Frequently Asked Questions

When was India's Ministry of Cooperation established?
The Ministry of Cooperation was established on 6 July 2021, carved out of the Ministry of Agriculture to provide dedicated policy focus to India's cooperative sector. It completed five years on 6 July 2026.
What is the 'Sahkar se Samridhi' scheme?
'Sahkar se Samridhi' — meaning 'prosperity through cooperation' — is the guiding vision of India's cooperative policy under the Ministry of Cooperation, aimed at strengthening farmer-owned cooperative structures to improve rural incomes and reduce dependence on private intermediaries.

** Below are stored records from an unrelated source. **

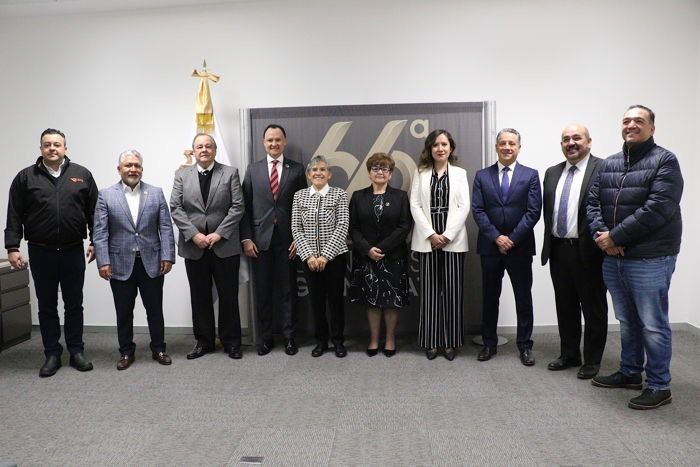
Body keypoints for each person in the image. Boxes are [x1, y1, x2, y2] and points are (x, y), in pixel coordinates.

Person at [587, 105, 683, 410]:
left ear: (652, 128)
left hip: (650, 258)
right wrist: (603, 237)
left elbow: (658, 208)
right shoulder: (609, 163)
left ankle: (659, 385)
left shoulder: (665, 161)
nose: (631, 125)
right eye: (626, 120)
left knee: (652, 324)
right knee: (627, 320)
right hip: (614, 258)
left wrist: (616, 237)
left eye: (639, 121)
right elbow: (592, 203)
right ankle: (630, 372)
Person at [4, 128, 98, 377]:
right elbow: (14, 214)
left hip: (72, 250)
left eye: (57, 144)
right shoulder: (25, 177)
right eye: (47, 145)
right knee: (47, 305)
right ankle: (52, 354)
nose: (52, 148)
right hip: (41, 251)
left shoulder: (82, 175)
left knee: (74, 304)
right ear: (41, 149)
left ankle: (76, 351)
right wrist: (12, 247)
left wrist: (96, 241)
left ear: (65, 148)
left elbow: (94, 213)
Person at [93, 150, 176, 370]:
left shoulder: (155, 193)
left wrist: (168, 255)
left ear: (142, 169)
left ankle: (159, 348)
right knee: (123, 311)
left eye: (137, 165)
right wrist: (103, 261)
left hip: (152, 261)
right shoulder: (106, 195)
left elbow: (166, 227)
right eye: (128, 165)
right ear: (119, 169)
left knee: (155, 310)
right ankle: (126, 352)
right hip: (119, 263)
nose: (133, 169)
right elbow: (100, 232)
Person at [170, 133, 245, 360]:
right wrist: (194, 235)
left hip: (224, 245)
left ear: (215, 150)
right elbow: (175, 207)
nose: (204, 150)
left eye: (208, 146)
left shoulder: (230, 173)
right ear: (194, 150)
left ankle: (231, 342)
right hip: (194, 247)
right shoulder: (182, 175)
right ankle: (204, 342)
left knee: (228, 296)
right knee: (199, 296)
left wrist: (218, 234)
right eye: (199, 146)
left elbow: (238, 207)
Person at [541, 125, 607, 379]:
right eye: (566, 139)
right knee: (565, 305)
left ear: (589, 142)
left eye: (577, 138)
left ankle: (592, 360)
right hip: (558, 249)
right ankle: (569, 354)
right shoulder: (552, 172)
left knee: (593, 308)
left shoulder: (603, 168)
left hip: (589, 251)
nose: (571, 143)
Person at [472, 128, 542, 366]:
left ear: (519, 147)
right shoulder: (482, 176)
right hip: (490, 247)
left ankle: (525, 345)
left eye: (512, 143)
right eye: (502, 143)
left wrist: (511, 239)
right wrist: (497, 237)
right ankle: (489, 343)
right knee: (490, 297)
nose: (507, 147)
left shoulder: (531, 175)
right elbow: (478, 210)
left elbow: (533, 212)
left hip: (520, 247)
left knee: (523, 298)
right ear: (496, 147)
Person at [241, 124, 307, 356]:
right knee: (263, 292)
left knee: (288, 291)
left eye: (278, 140)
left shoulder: (297, 170)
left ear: (284, 141)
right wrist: (247, 238)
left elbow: (303, 207)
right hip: (259, 242)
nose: (274, 144)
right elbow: (244, 208)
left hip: (289, 240)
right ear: (263, 142)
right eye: (270, 140)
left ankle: (290, 337)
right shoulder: (253, 170)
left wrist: (300, 238)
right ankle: (265, 338)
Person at [409, 129, 470, 361]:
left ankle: (451, 342)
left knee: (453, 293)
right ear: (429, 149)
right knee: (430, 294)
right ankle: (431, 341)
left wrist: (447, 235)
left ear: (451, 148)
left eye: (444, 144)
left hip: (453, 241)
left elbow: (464, 206)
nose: (440, 148)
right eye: (435, 145)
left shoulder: (460, 174)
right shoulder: (420, 172)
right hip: (428, 241)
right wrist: (431, 234)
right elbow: (415, 205)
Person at [349, 152, 412, 357]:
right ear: (369, 173)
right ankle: (374, 339)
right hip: (366, 258)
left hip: (393, 257)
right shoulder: (358, 197)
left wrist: (382, 248)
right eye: (375, 168)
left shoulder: (400, 197)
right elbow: (353, 228)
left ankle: (390, 339)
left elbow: (404, 226)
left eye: (385, 169)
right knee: (372, 300)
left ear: (391, 174)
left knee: (392, 301)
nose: (380, 172)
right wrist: (368, 249)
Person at [291, 155, 349, 358]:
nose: (318, 173)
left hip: (334, 259)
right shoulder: (299, 196)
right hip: (309, 260)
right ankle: (321, 341)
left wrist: (325, 256)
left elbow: (342, 225)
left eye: (322, 169)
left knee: (335, 302)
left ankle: (338, 341)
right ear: (308, 175)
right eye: (314, 170)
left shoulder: (339, 194)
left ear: (329, 174)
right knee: (316, 303)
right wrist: (309, 256)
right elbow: (296, 228)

What is PACS computerisation and how many PACS are covered?
PACS computerisation is a government programme to digitise Primary Agricultural Credit Societies, the village-level cooperative credit units. The Union Budget 2022-23 sanctioned computerisation of 63,000 PACS across India to improve transparency and service delivery.
What is the world's largest cooperative grain storage programme in India?
The Union Cabinet approved a cooperative grain storage programme in 2023 with a target capacity of 700 lakh tonnes, intended to reduce post-harvest losses and allow farmers to store produce through cooperative-owned infrastructure rather than selling at distress prices.
What are NCEL, NCOL, and BBSSL?
These are three national-level cooperative bodies created under the Ministry of Cooperation: NCEL (National Cooperative Exports Limited) for channelling cooperative produce into exports, NCOL (National Cooperative Organics Limited) for organic farming, and BBSSL (Bharatiya Beej Sahakari Samiti Limited) for seed production and distribution.